A compact benchmark for policy comparison: the same world run under three risk appetites produces three distinct reward profiles you can read straight from the exported walker rows. Demonstrates indirect, reference-based grid navigation and reproducible per-step reward accounting.

TRAITS
Async
Independent, event-driven timelines
Tick
Discrete fixed-step time
Spatial
Entities have position & topology
Observations
Emits structured agent observations
FSM
Entities are finite-state machines
SCHEMA

Linked tables with guaranteed referential integrity.

TABLECOLUMNSDESCRIPTION
walker ID, policy, steps, total_reward, current_cell_id, current_state One row per walker: its policy, steps taken, cumulative reward and current cell.
gridcell ID, kind, reward, north_id, south_id, east_id, west_id, current_state One row per cell: kind (normal/cliff/goal), step reward and the four neighbour references.
LIVE API

Generated REST endpoints.
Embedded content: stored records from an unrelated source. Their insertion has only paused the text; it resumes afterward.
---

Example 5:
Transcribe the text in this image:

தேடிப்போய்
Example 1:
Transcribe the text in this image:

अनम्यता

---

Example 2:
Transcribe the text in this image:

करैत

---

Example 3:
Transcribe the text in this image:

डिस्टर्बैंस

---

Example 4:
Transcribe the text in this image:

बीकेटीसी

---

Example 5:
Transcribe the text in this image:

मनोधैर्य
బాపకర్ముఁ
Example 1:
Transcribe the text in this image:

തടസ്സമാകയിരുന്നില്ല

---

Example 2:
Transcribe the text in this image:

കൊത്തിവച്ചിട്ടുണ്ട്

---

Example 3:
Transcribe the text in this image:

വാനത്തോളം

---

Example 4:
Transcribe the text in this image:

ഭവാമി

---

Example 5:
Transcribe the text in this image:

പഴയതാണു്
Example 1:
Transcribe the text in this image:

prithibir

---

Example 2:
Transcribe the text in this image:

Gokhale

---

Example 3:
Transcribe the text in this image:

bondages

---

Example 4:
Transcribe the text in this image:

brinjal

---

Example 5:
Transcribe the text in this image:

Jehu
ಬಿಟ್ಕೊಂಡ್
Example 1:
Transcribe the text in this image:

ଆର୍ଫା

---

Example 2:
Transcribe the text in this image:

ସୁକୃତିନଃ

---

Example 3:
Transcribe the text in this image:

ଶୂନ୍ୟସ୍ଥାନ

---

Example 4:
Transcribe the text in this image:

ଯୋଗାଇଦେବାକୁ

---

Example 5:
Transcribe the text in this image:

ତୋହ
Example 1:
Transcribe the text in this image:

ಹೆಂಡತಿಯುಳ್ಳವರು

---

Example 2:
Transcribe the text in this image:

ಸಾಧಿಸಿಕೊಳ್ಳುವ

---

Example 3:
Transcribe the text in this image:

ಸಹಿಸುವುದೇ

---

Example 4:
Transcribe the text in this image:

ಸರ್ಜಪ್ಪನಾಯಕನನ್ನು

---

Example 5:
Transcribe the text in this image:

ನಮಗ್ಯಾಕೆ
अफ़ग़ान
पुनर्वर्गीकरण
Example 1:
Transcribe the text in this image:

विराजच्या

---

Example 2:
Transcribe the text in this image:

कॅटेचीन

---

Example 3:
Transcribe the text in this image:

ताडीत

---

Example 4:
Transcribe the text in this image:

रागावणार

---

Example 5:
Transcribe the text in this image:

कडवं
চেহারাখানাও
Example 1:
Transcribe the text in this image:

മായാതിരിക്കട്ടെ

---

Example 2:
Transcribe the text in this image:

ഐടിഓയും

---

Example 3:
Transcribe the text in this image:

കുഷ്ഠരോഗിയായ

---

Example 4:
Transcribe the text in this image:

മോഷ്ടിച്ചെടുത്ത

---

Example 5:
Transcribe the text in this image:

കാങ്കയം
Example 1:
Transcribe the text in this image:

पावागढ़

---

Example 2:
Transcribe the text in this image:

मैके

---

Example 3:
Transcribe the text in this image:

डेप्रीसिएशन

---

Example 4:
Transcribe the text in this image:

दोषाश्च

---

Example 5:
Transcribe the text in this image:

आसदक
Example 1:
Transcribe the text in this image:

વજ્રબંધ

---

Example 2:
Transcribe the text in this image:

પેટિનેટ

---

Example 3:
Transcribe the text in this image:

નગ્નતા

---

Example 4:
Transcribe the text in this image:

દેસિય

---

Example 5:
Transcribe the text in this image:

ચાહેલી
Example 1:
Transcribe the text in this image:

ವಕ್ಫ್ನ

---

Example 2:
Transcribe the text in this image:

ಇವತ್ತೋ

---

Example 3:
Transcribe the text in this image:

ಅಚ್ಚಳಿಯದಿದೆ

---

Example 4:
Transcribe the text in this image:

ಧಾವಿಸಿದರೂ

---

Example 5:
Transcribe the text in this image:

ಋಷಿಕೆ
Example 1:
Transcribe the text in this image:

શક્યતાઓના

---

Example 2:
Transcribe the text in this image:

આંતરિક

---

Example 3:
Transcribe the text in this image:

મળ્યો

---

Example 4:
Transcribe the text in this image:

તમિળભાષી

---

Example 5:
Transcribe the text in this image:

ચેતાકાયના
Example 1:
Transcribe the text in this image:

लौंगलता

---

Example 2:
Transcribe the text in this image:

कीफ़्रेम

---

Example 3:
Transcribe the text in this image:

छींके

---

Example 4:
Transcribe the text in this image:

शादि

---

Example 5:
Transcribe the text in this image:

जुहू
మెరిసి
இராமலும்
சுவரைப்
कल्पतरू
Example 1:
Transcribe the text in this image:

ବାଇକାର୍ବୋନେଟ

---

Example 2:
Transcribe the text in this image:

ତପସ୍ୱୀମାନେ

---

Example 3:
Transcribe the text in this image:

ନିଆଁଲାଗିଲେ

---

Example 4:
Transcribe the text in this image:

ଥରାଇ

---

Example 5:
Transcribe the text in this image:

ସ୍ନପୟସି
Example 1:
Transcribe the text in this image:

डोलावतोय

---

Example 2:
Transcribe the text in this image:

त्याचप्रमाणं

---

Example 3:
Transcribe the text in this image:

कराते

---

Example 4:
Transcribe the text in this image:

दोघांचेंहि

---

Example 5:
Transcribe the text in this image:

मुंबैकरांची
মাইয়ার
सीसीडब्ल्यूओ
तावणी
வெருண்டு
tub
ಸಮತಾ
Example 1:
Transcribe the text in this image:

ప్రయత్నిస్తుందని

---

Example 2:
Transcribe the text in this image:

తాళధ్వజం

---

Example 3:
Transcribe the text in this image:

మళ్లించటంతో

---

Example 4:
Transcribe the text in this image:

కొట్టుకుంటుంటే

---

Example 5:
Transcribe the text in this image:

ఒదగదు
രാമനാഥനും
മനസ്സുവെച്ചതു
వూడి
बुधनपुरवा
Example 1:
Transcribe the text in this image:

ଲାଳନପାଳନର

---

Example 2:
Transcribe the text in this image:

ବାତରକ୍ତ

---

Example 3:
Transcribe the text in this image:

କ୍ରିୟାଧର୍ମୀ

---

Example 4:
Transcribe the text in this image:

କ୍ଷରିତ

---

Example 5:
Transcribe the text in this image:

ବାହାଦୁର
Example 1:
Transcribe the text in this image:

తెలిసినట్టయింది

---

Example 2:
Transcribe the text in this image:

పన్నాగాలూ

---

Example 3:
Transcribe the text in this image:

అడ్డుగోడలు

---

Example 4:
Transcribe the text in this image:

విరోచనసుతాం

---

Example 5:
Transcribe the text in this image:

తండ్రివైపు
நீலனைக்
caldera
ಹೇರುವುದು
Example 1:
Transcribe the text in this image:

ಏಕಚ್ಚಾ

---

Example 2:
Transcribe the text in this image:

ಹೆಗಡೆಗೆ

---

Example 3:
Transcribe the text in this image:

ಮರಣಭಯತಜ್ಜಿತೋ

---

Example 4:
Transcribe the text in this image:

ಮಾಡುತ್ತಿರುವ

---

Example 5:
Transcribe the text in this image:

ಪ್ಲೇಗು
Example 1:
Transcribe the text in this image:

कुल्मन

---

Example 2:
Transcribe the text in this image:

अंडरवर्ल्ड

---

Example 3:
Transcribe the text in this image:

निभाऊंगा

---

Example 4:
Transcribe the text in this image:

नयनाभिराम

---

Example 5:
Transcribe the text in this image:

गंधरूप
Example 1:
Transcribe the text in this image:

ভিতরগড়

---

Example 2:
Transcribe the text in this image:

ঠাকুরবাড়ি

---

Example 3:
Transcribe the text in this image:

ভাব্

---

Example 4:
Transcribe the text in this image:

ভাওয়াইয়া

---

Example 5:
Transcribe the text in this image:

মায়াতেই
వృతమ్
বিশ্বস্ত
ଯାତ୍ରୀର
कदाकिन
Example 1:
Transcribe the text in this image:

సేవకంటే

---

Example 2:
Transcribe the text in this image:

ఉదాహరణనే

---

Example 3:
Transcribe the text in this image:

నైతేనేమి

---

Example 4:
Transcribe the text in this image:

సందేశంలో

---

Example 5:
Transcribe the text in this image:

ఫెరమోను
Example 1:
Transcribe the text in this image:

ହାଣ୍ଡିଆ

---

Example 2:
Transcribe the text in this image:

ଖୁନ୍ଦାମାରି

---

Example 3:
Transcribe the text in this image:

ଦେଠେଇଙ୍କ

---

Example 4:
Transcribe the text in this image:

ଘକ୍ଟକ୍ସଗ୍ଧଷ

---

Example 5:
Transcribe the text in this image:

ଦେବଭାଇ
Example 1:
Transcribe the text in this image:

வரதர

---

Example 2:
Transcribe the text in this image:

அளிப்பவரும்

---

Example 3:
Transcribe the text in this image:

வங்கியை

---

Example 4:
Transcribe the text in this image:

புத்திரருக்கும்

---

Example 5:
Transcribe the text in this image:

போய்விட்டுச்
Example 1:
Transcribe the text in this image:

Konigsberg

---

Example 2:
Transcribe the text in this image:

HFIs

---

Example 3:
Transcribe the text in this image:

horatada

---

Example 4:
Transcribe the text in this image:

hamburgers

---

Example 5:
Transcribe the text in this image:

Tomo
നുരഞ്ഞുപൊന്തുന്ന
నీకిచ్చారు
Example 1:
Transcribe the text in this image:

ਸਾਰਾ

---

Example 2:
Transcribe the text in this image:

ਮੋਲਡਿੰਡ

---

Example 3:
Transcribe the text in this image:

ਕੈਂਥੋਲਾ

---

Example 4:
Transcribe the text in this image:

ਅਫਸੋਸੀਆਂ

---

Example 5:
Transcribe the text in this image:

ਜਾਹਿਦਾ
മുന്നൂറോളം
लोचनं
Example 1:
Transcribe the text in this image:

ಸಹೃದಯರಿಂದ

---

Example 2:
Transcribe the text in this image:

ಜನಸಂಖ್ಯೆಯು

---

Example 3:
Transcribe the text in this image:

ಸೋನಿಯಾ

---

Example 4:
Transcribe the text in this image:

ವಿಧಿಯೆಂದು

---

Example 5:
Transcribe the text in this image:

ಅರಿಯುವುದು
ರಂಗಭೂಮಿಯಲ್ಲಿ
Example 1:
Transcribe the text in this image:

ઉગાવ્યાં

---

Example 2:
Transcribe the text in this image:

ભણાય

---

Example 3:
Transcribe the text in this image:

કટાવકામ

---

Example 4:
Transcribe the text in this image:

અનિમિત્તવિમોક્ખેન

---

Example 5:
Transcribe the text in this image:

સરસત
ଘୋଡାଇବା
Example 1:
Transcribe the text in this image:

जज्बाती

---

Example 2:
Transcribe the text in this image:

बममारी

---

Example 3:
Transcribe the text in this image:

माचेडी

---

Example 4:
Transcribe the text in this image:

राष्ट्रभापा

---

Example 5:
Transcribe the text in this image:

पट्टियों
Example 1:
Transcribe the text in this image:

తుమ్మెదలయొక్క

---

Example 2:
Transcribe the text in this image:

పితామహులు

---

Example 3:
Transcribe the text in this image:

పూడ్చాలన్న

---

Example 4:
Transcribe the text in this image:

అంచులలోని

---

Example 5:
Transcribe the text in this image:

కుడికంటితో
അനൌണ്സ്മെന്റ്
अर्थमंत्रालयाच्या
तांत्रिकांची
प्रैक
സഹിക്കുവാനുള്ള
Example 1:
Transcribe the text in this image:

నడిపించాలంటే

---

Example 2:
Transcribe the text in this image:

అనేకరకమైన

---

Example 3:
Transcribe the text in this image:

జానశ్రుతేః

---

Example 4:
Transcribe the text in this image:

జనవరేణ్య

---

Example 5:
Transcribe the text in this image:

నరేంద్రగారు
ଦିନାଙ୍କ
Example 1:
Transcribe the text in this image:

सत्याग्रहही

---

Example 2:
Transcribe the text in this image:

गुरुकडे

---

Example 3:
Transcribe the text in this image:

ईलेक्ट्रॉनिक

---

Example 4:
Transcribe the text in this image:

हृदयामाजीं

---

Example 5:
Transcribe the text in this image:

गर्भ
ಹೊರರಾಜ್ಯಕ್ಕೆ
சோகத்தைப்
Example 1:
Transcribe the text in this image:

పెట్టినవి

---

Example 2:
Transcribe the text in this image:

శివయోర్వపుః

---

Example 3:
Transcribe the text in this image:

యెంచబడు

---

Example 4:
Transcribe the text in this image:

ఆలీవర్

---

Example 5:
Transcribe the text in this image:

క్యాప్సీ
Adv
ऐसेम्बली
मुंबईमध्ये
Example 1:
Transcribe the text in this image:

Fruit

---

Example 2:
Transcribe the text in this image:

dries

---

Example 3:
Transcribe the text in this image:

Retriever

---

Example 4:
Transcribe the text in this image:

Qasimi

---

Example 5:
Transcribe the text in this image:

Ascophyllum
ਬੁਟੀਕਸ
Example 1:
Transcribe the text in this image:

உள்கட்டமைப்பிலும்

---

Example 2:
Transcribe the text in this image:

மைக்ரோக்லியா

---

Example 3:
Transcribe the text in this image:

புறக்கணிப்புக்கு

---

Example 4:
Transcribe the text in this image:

Also exposed as MCP tools.

POST /scenarios/cliff-walking/experiments Seed a new gridworld
POST /scenarios/cliff-walking/experiments/{eid}/run Advance N turns, or request a move
GET /scenarios/cliff-walking/experiments/{eid}/entities/walker Read walker positions and rewards
GET /scenarios/cliff-walking/experiments/{eid}/events Append-only event log
GET /scenarios/cliff-walking/experiments/{eid}/dataset Download the exported dataset
SEMANTIC LAYER

OSI-compatible definition, emitted with the dataset.

# cliff-walking.osi.yaml — emitted automatically
semantic_model:
  name: "cliff-walking"
  source: "duckdb://cliff-walking.db"
  entities:
    - name: walker
      primary_key: id
  dimensions:
    - name: state
      type: categorical
    - name: t
      type: time
  measures:
    - name: row_count
      agg: count
    - name: active
      agg: sum
      filter: "state = 'ACTIVE'"